How Implicit Bias Accumulates and Propagates in LLM Long-term Memory
This addresses fairness risks in personalized LLMs, offering a novel mitigation strategy for an underexplored problem, though it is incremental as it builds on existing memory architectures.
The study investigated how implicit bias accumulates and propagates in LLMs with long-term memory, finding that bias intensifies over time and spreads across domains, and proposed Dynamic Memory Tagging to reduce bias accumulation by 40% and cross-domain propagation by 60%.

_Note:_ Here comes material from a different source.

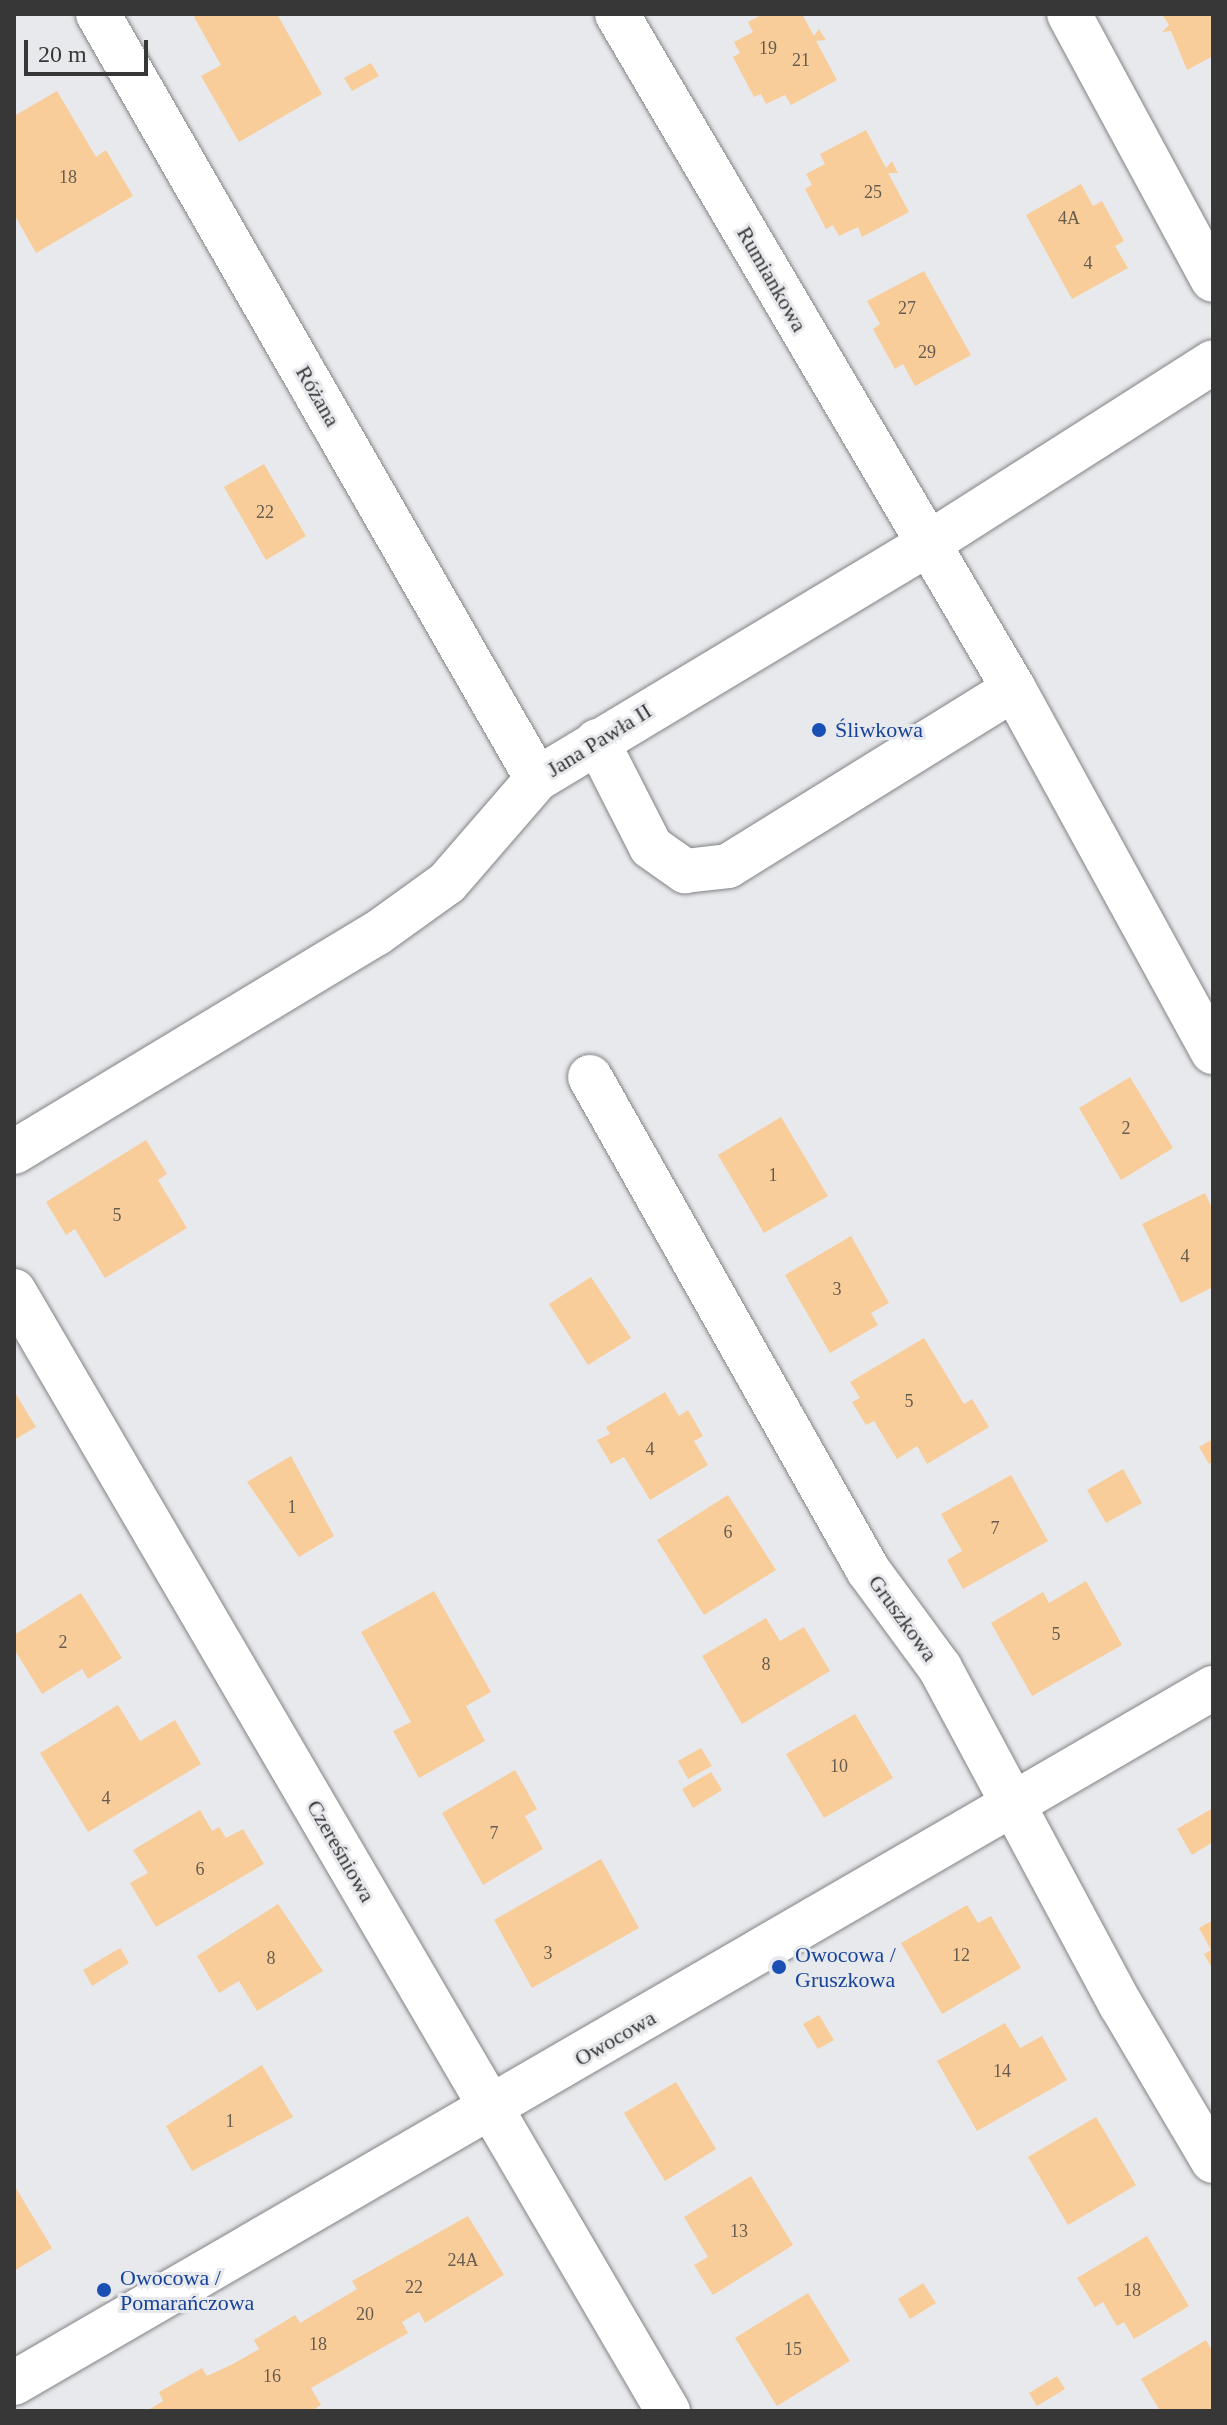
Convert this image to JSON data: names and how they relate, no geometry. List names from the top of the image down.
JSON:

Long-term memory mechanisms enable Large Language Models (LLMs) to maintain continuity and personalization across extended interaction lifecycles, but they also introduce new and underexplored risks related to fairness. In this work, we study how implicit bias, defined as subtle statistical prejudice, accumulates and propagates within LLMs equipped with long-term memory. To support systematic analysis, we introduce the Decision-based Implicit Bias (DIB) Benchmark, a large-scale dataset comprising 3,776 decision-making scenarios across nine social domains, designed to quantify implicit bias in long-term decision processes. Using a realistic long-horizon simulation framework, we evaluate six state-of-the-art LLMs integrated with three representative memory architectures on DIB and demonstrate that LLMs' implicit bias does not remain static but intensifies over time and propagates across unrelated domains. We further analyze mitigation strategies and show that a static system-level prompting baseline provides limited and short-lived debiasing effects. To address this limitation, we propose Dynamic Memory Tagging (DMT), an agentic intervention that enforces fairness constraints at memory write time. Extensive experimental results show that DMT substantially reduces bias accumulation and effectively curtails cross-domain bias propagation.